Space to Work with Artificial Intelligence
SAGE3 has a chat interface that not only lets you communicate with other users, but also to collaborate with AI (either with ChatGPT or Llama). Here is an example of how AI can help you ideate while taking advantage of SAGE3’s infinite canvas to visualize your train of thought.
In this example, AI is used to summarize and compare documents.
Space to Work with Spatialized Data Science Canvases
If you work in data science or data engineering, you can enhance your workflow by creating data science canvases with SAGECells, which are spatialized 2D code cells. Research by Virginia Tech has discovered many benefits of using 2D code canvases over traditional linear Jupyter Notebooks [2]. With SAGECells, even multiple developers can work on different cells simultaneously. And each cell can run the same or different Python kernels.

This video is an example of how to use SAGECells.
Space to Make Dashboards Without Coding
You can create custom data dashboards without coding by simply dragging and dropping URLs of existing web portals directly into SAGE3. Here’s an example showing an interactive dashboard of visualizations created with climate data.

Get Started Now!
To get started with SAGE3, just download the client software on your laptop, and connect to a hub (either Chicago, JetSage or Hawaii) closest to you. The software you use to drive a meeting room projector or display wall is the same client software you use for your laptop. You just need to download a copy of SAGE3 for the computer driving the display wall and launch it. At a later time, you can host your own hub should you wish to have a server entirely under your control. Lastly, SAGE3 can also be customized by developing native applications or plugins.
We hope you give SAGE3 a try and don’t hesitate to join the SAGE3 Discord channel.
A list of all SAGE3 videos can be found here.
A Brief History of SAGE
SAGE3 is the third generation of the SAGE (Scalable Amplified Group Environment) software that was released in 2004. Since then the SAGE project has continually been funded by the National Science Foundation as well as other external entities such as the Department of Energy, Army Research Lab, Nippon Telephone and Telegraph, & Sharp Labs of America [3].

[Recorded data]

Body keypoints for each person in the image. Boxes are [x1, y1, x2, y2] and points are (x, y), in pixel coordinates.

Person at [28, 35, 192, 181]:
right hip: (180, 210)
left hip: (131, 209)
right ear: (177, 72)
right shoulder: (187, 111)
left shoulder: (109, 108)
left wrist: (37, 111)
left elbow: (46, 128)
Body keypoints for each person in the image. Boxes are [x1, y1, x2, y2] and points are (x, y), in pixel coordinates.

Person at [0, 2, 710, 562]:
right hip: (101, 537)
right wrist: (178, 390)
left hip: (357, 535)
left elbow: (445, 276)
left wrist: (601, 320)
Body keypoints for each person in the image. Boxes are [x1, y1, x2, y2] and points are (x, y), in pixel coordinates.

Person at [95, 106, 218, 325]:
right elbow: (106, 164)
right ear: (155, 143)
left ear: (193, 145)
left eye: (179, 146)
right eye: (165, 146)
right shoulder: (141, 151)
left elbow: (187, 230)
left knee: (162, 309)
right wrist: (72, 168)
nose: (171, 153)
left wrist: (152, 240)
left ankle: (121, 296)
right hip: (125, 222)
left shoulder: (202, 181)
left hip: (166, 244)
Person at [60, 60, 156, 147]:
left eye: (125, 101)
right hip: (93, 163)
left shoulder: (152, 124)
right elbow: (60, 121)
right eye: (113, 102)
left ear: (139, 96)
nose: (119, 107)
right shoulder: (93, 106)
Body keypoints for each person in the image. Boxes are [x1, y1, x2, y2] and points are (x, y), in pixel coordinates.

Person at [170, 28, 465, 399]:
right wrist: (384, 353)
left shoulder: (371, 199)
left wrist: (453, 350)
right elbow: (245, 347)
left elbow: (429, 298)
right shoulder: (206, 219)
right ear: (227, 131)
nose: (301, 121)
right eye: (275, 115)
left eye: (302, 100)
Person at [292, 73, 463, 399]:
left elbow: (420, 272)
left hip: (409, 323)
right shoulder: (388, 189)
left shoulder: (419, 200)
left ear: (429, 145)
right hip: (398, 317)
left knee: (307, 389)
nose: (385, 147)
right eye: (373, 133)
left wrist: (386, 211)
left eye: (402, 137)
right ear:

◆ Task details: Using the SAGE3 text, say whether each statement agrees with it, answering yes or no and quoting the deciding words: (a) The chat interface lets users collaborate with ChatGPT or Llama. (b) Every SAGECell has to run the same Python kernel. (c) Building custom data dashboards in SAGE3 requires writing code. These rows have no connection to the SAGE3 text.

◆ Your solution:
(a) Yes: "either with ChatGPT or Llama"
(b) No: "each cell can run the same or different Python kernels"
(c) No: "You can create custom data dashboards without coding"